How Do You Invest in Gold?
Investing in gold allows you to be in physical possession of your investment element, unlike stocks or bonds investment. There are several different ways that you can invest in gold; some require you to buy physical gold, some don’t. For instance, you can own physical gold or buy stock from a company that mines gold; both will be considered a gold investment. Here are some basic rundown of gold investment method:
Gold Bullions, Coins, and Jewelry
You can buy gold bullions, jewelry, collectible coins to own physical gold. Gold bullions are gold bars or coins. You can get them from 1 gram to 400 ounces. While the size and weight of gold bullion make it difficult to carry around, it is more suitable than coins when you have a large amount of gold in your possession.
The value of bullion depends on their metal content, but with collectible coins, you get value for the rarity of the coin. For investment, jewelry is not as popular as coins or bars as they contain alloy that lowers the value.

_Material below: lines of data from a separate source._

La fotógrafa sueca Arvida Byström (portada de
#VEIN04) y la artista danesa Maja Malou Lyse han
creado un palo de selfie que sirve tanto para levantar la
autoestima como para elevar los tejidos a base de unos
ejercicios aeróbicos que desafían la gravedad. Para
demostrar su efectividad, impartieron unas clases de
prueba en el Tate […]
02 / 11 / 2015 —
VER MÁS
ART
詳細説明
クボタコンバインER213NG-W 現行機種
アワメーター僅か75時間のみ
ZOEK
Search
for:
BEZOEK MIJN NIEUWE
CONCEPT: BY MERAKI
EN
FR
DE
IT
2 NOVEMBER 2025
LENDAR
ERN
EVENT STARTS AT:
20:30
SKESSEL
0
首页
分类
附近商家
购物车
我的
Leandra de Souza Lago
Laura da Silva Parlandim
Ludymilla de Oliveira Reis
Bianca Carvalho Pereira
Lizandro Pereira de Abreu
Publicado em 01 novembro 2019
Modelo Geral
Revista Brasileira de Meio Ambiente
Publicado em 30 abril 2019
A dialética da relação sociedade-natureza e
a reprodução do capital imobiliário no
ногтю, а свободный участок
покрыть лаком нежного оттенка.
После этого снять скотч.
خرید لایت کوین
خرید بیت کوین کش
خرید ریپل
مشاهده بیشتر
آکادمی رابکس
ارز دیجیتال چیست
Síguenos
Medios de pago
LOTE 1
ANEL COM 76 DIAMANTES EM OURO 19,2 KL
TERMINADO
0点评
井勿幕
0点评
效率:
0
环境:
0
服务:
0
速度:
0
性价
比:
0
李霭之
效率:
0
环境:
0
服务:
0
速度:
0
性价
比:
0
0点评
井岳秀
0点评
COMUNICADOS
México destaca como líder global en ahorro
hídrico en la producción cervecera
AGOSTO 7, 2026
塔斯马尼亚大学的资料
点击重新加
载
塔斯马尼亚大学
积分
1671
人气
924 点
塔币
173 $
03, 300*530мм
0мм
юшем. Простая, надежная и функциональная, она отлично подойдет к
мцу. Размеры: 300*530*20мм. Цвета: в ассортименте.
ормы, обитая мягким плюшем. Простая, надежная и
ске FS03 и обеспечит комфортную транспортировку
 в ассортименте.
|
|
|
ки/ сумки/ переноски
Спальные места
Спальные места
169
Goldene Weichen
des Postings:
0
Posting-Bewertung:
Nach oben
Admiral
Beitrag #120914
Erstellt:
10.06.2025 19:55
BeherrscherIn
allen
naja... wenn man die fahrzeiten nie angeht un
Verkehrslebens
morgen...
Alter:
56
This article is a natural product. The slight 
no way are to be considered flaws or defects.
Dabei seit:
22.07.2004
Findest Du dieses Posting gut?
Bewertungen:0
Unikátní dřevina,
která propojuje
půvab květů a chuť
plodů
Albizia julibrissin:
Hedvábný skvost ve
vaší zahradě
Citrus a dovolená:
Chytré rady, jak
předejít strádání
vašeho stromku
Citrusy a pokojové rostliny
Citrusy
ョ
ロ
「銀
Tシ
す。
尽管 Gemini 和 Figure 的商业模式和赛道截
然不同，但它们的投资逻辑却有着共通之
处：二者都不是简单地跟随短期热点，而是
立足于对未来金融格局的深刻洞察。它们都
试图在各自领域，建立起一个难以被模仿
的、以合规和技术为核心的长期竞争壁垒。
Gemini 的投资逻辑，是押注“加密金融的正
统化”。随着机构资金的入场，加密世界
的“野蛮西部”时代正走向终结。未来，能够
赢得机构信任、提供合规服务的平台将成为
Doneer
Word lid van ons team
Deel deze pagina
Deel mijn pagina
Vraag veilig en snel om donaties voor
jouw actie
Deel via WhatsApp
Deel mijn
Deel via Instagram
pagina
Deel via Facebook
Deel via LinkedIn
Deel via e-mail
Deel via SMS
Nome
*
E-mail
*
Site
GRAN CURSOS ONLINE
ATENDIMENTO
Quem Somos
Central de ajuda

Exchange-Traded Fund (ETF)
While bullions or gold coins are a great option for gold investment, it is not always practical to own physical gold. You will have to go through a lot of hassle to ensure proper safety for them. One alternative to this is buying gold funds or exchange-traded funds (ETF). ETF allows you to buy shares just like the stock market.
With low initial cost and liquidity options, an ETF is an excellent opportunity for new investors to break into the gold investment scenario. However, the price of gold fluctuates more frequently in an ETF than the physical gold.
The Bottom Line
Gold might be considered a “safe haven” for investment, but don’t get fooled by the idea that gold is a risk-free investment. Don’t dismiss gold investment as the preppers’ way of gearing up for the doomsday or even consider it a rock-solid hedge against inflation. Every investment method has its own sets of risks, and gold investment is no different. You need to make an informed decision before any investment.
Gold is not a wealth-building system, but it does promise to keep its value over the years. It will not rapidly multiply your wealth, but it will ensure a steady value of your wealth. So gold might be a good option to include in your investment portfolio if you want a steady balance of safety and risk factors.